Clinton backers also turned their attention to the next step for the former first lady.

"I think she'd make a fantastic partner in government," said House Ways and Means Committee Chairman Charles B. Rangel, the dean of the New York delegation, "but I shouldn't have even said that." Rep. Carolyn B. Maloney (D-N.Y.) suggested a Supreme Court seat.

And top Clinton policy advisers began informal talks with the Obama camp, including Roger Altman, a senior official in Bill Clinton's Treasury Department, and Jamie Rubin, who was the administration's State Department spokesman.

But the fractures from the long primary campaign were not far from the surface. The New Yorkers didn't so much endorse Obama as endorse Clinton's decision to suspend her campaign. "We are so pleased to see that on this Saturday, in Washington, D.C., she intends to not only reach out for unity but to reach out and support directly Senator Obama," Rangel said, adding that the delegation is "showing our unequivocal support for what she is doing."

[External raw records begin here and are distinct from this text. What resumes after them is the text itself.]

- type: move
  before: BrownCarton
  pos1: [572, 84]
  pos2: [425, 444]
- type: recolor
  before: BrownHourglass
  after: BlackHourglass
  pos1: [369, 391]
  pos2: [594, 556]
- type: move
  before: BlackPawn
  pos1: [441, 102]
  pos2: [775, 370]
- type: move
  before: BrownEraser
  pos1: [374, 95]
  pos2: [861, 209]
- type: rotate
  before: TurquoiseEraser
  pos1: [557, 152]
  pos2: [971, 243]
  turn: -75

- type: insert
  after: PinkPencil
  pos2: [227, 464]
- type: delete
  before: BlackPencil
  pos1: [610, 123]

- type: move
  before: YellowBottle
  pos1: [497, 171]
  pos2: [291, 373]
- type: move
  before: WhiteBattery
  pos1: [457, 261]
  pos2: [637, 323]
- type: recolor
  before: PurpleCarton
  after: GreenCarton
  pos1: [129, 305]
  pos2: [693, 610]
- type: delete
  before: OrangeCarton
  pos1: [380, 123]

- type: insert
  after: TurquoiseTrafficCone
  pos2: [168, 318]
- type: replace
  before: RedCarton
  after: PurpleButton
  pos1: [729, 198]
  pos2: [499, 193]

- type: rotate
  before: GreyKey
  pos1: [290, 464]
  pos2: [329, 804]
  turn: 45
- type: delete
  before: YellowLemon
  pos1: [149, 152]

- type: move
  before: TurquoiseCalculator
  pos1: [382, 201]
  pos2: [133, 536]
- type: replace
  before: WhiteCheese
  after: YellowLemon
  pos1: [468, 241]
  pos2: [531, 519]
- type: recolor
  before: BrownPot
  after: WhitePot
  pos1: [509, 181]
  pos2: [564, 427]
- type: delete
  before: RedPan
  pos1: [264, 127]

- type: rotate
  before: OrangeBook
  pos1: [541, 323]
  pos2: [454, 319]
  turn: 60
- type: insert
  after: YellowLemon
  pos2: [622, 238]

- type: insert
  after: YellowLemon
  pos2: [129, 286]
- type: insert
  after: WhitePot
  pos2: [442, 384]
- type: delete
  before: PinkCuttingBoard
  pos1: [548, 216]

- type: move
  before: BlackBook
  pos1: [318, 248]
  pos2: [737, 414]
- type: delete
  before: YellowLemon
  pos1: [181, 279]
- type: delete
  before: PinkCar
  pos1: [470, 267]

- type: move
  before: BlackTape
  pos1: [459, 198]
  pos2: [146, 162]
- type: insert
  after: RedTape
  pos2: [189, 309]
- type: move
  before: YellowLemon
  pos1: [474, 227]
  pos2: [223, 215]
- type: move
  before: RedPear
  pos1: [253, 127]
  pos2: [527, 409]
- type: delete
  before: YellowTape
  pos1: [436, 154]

On a conference call with Clinton, Rep. Nita Lowey (D-N.Y.) suggested that she take a two-pronged approach to the months ahead of the Democratic National Convention in Denver: concede the nomination to Obama immediately but take a few weeks off to decide just how she will work on his behalf.

Maloney allowed that "there are some [women] who say they won't support" Obama, but she said that once the differences between him and McCain are laid out clearly, especially on abortion rights and Supreme Court nominees, women will get on board.

Rep. Eliot L. Engel (D-N.Y.) said Obama made a strong first step to win over Jewish voters who sided strongly with Clinton with his speech Wednesday to the American Israel Public Affairs Committee. Engel said Obama struck the right chords with his pledge to back an undivided Jerusalem as Israel's capital and to ensure that any solution to the Palestinian-Israeli conflict does not have a "Made in America" stamp on it.

But he added: "He needs to keep doing that. There is concern."

Obama was also looking beyond such traditional Democratic constituencies yesterday.

Obama didn't make it to the largely rural district of Rep. Rick Boucher (D-Va.) in the run-up to the Virginia primary, but he promised he would return once he had locked up his party's nomination. Yesterday, he delivered during his swing through Virginia.

Boucher, who endorsed Obama in January but saw his conservative district support Clinton in the primary, said the presumptive Democratic nominee "made a large start here in winning the hearts and minds of people in my district" as he addressed about 3,000 people in Bristol.

Virginia is high on the list of traditionally Republican states in which Obama hopes to be competitive in this fall.

Staff writer Juliet Eilperin contributed to this report.